İki uçak New York’taki İkiz Kuleler’e çarptı ve kısa süre içinde binalar çöktü.
Üçüncü uçak Washington’daki Pentagon’a çarptı.
Dördüncü uçak ise yolcuların müdahalesi sonucu Pennsylvania’da düştü.
Saldırılarda, uçakları kaçıran 19 terörist dışında 2 bin 977 kişi yaşamını yitirdi.
Küresel Güvenlikte Yeni Dönem
11 Eylül sonrası ABD, “terörle mücadele” politikası çerçevesinde Afganistan ve Irak başta olmak üzere geniş çaplı askeri operasyonlar başlattı. Bu süreçte:
Yaklaşık 5 trilyon dolar harcandı,
En az 37 milyon insan yerinden edildi,
Küresel ölçekte güvenlikçi politikalar yaygınlaştı.
ABD içinde de özgürlük ve mahremiyet alanlarında kısıtlamalar yaşandı. Patriot Act gibi düzenlemeler, bireylerin temel haklarını sınırlandırdı.
Bugüne Yansıyan Etkiler
Hâlâ süren davalar: Mağdurlar ve yakınları, sorumlulara ve devlet politikalarına dair hukuk mücadelesi yürütüyor.
Dış politika gölgesi: ABD’nin Ortadoğu’daki askeri varlığı, 11 Eylül sonrası şekillenen stratejilerin mirası olarak devam ediyor.
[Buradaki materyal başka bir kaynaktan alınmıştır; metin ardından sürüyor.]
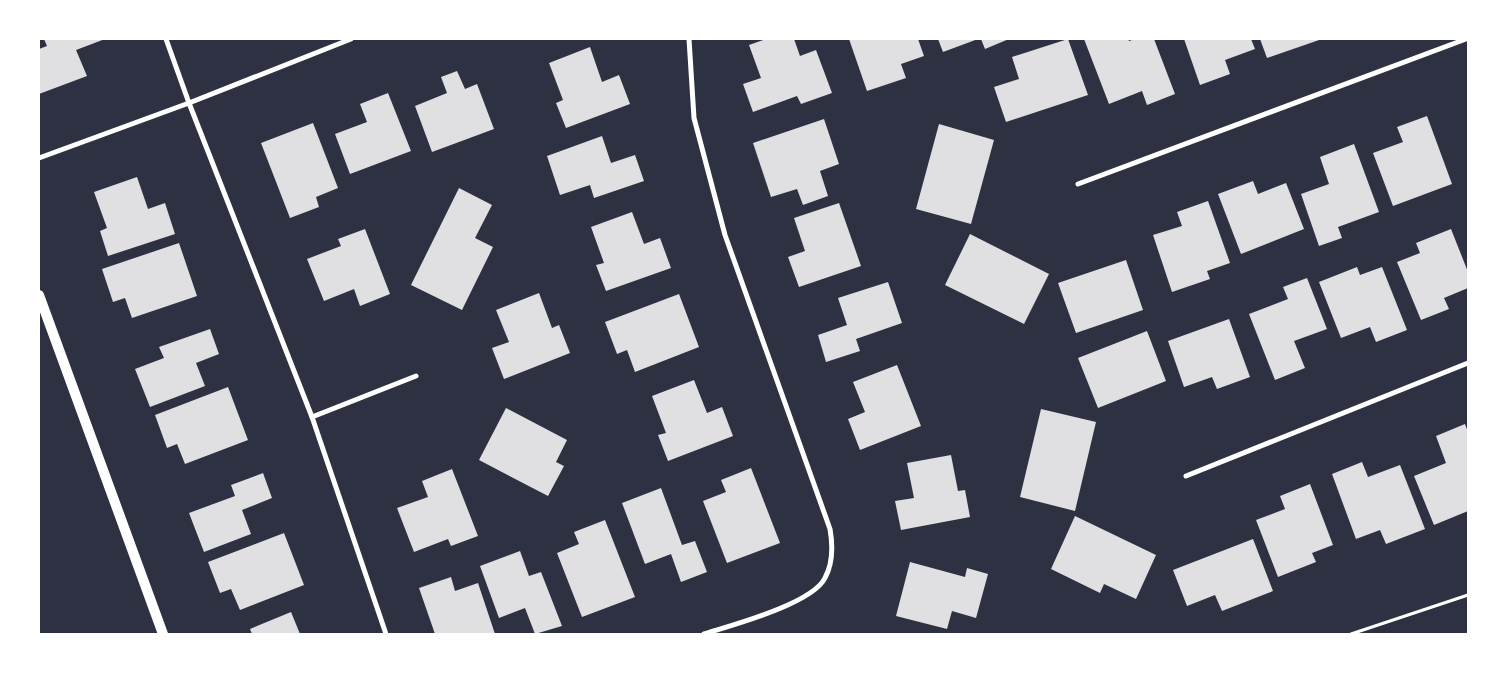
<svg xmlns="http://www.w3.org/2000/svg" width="1507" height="673" font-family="'Golos Text',sans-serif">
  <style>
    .building { fill: #e0e0e3 }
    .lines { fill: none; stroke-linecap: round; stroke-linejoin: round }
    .path { stroke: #fff; stroke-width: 3 }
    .minor { stroke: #fff; stroke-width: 5 }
    .secondary { stroke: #fff; stroke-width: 10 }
  </style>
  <rect width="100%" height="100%" fill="#2d3142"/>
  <g class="building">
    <path d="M44 39H105L76 50 87 76 39 94V49L47 46Z"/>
    <path d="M766 39H794L800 56 816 50 832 93 801 104 797 96 753 112 743 84 761 78 749 45Z"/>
    <path d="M849 39H918L924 56 901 64 906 78 867 91Z"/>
    <path d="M938 39H978L943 52Z"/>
    <path d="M981 39H1009L985 49Z"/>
    <path d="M1068 39 1088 95 1006 122 994 87 1019 79 1012 57Z"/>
    <path d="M1084 39H1128L1129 41 1135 39H1154L1175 94 1147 105 1142 91 1109 104Z"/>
    <path d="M1184 39H1251L1255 49 1225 60 1230 74 1200 85Z"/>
    <path d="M1260 39H1322L1267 58Z"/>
    <path d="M590 47 602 82 619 75 630 104 566 128 556 103 563 100 549 63Z"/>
    <path d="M457 71 465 89 477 84 494 129 432 152 415 106 447 93 441 77Z"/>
    <path d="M388 93 411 151 350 174 335 134 367 122 360 104Z"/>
    <path d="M1427 116 1452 184 1393 206 1373 153 1403 142 1397 127Z"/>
    <path d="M824 119 839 164 820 171 828 196 803 205 797 189 771 197 753 143Z"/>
    <path d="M313 123 338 188 316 197 319 207 290 218 261 143Z"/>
    <path d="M939 124 994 140 971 224 916 209Z"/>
    <path d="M602 136 611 163 635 155 644 181 594 198 590 185 560 195 547 156Z"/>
    <path d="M1354 144 1379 212 1338 227 1342 238 1319 246 1301 194 1329 184 1320 157Z"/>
    <path d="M137 177 148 209 165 203 175 234 108 256 100 231 107 228 94 192Z"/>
    <path d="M1253 181 1258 194 1286 183 1304 229 1241 254 1218 194Z"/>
    <path d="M459 188 492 205 475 238 493 247 462 310 411 285Z"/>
    <path d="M1208 201 1230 263 1207 271 1210 279 1172 292 1153 235 1182 226 1177 212Z"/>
    <path d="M839 203 861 266 799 287 788 257 805 251 794 218Z"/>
    <path d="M632 212 644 244 660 238 671 268 606 291 596 265 604 263 591 227Z"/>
    <path d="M365 229 390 294 360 306 354 289 324 301 307 259 341 246 338 239Z"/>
    <path d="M1451 229 1468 272V288L1444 298 1449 309 1421 320 1397 262 1420 253 1416 243Z"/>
    <path d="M970 234 1049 274 1024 324 945 285Z"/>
    <path d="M179 243 197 296 132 318 125 298 113 302 102 269Z"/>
    <path d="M1126 260 1143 310 1076 333 1058 283Z"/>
    <path d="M1357 267 1360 275 1382 267 1407 330 1376 342 1370 327 1341 338 1319 282Z"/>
    <path d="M1307 278 1327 329 1294 341 1305 368 1275 380 1249 314 1288 299 1283 287Z"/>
    <path d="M888 282 902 323 856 339 860 351 826 362 818 335 847 325 838 298Z"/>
    <path d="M539 293 552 328 559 325 570 353 504 379 492 348 509 342 496 310Z"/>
    <path d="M679 294 699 347 635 372 627 350 617 354 605 322Z"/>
    <path d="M1229 319 1250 377 1217 389 1212 377 1184 387 1168 341Z"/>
    <path d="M210 329 219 354 196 363 205 386 150 407 135 369 164 358 159 347Z"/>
    <path d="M1147 331 1166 381 1098 408 1078 358Z"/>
    <path d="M897 365 921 426 860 450 848 419 865 412 853 382Z"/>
    <path d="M694 380 707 413 722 407 733 436 668 461 658 435 666 433 652 396Z"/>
    <path d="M228 387 248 440 185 464 177 444 167 448 155 415Z"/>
    <path d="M506 408 567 440 556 462 564 466 548 496 479 460Z"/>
    <path d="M1041 409 1096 422 1075 511 1020 497Z"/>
    <path d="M1465 424 1468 432V511L1434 525 1414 476 1446 463 1436 436Z"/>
    <path d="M951 455 958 491 965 490 970 517 901 530 895 501 914 498 907 463Z"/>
    <path d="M1362 462 1368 477 1400 465 1425 529 1386 544 1380 530 1356 539 1332 474Z"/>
    <path d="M751 468 780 543 727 563 703 501 726 492 721 480Z"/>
    <path d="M452 469 478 536 451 546 448 539 414 552 397 508 428 497 422 481Z"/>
    <path d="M263 473 272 498 242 510 251 534 204 552 189 513 235 496 231 485Z"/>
    <path d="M1310 484 1333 545 1312 553 1316 562 1278 577 1256 520 1285 509 1280 496Z"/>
    <path d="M661 488 682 545 695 541 707 572 681 582 671 554 645 564 622 503Z"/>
    <path d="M1075 516 1156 555 1136 599 1104 584 1100 593 1051 569Z"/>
    <path d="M605 520 635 597 582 617 557 553 579 544 574 532Z"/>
    <path d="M284 533 304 585 240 610 231 589 220 593 208 562Z"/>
    <path d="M1253 539 1273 591 1222 611 1215 595 1187 606 1173 570Z"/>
    <path d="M520 551 529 576 541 572 562 626 535 634 525 608 499 618 480 566Z"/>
    <path d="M910 562 965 577 967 568 988 574 976 618 952 611 947 629 896 616Z"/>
    <path d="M451 577 455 591 478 583 495 634H435L419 588Z"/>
    <path d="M291 612 300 634H252L250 629Z"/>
  </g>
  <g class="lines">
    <path class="path" d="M1351 634 1468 595"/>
    <g class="minor">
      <path d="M166 39 189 103 312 417 386 634"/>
      <path d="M689 39 694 118 725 235 830 529C833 546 833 563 825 578 812 604 732 625 704 634"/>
      <path d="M39 158 189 103 351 39"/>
      <path d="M1078 184 1466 39"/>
      <path d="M312 417 416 376"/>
      <path d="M1186 476 1468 363"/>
    </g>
    <path class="secondary" d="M39 295 163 634"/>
  </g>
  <rect width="1507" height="673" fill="none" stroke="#ffffff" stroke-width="80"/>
</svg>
Toplumsal hafıza: Her yıl düzenlenen anma törenleri, yalnızca kayıpları değil, aynı zamanda barış ve güvenlik arayışını da gündeme taşıyor.
Dünya tarihinin kırılma noktalarından biri olan 11 Eylül saldırıları, üzerinden çeyrek asır geçmeye yaklaşsa da hâlâ hem ABD’nin iç siyasetinde hem de uluslararası ilişkilerde derin izler bırakmaya devam ediyor.